Nina Chanel Abney and Imaginary Friend, 2020. Photo credit – Khari Ricks
Acute Art has announced Nina Chanel Abney’s first artwork in augmented reality (AR) for individuals to realise their personal power to shift a situation.
Nina Chanel Abney, Imaginary Friend in Washington D.C., 2020, augmented reality. Courtesy Nina Chanel Abney and Acute Art. Photo Leigh Vogel
To help us through unusual times and to mark the 57th anniversary of the historical March in Washington, where Dr. Martin Luther King Jr delivered his ‘I Have a Dream’ speech as well as tomorrow’s March ‘Get your knee off our necks’, Nina Chanel Abney will appropriately debut “Imaginary Friend” at the Lincoln Memorial in Washington, DC.
These monumental AR sculptures will be freely available as part of a global public exhibition, across the US (Chicago, Grand Canyon, New York, Los Angeles and Washington, DC) as well as in Europe (Paris, London and Berlin) and Japan (Tokyo). There will also be a version of “Imaginary Friend” available for anyone with the Acute Art app to place and interact with at home.

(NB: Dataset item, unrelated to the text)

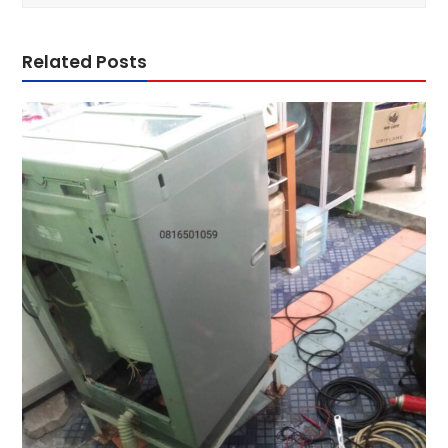
Related Posts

“Imaginary Friend” tells us of a story in which a character, a modern day sage, tries to give a blessing to a friend, but he refuses it as he doesn’t believe anything good will happen to him. The character leaves us with the phrase ‘sometimes we believe nothing good can ever happen to us, so it don’t’. This story can be interpreted in multiple ways given our circumstances in the current world and Abney hopes it raises questions.
Nina Chanel Abney Imaginary Friend 2020 Courtesy Nina Chanel Abney and Acute Art
Nina Chanel Abney, artist, comments:
“Inspired by the mythological characters and disincarnate guides whom people turn to in times of trouble, and in collaboration with artists who understand the value of humour in processing grief, trauma, and distress, I created “Imaginary Friend” to offer participants an always-ready companion to mitigate the uncertainty and precarity of today. “Imaginary Friend” asks us to keep at the heart, the value of collective life and public interaction at a moment that threatens to push us further toward alienated being.”
The Acute Art app can be downloaded here
About the Artist
Abney was born in Chicago and currently lives and works in New York. Her paintings combine abstraction with representation to capture the frenetic pace of contemporary life. She broaches subjects as diverse as race, celebrity, religion, politics, sex and art history. The effect is information overload, balanced with a kind of spontaneous order, where time and space are compressed and identity is interchangeable. Her distinctively bold style harnesses the flux and simultaneity that has come to define life in the 21st century. Her work is included in collections around the world, including the Brooklyn Museum, The Rubell Family Collection, Bronx Museum, and the Burger Collection, Hong Kong. Her first solo museum show in 2017 travelled around the USA, from the Nasher Museum of Art, North Carolina to the Chicago Cultural Center and then to Los Angeles, where it was jointly presented by the Institute of Contemporary Art, Los Angeles, and the California African American Museum. The final venue for the exhibition was the Neuberger Museum of Art, Purchase College, State University of New York.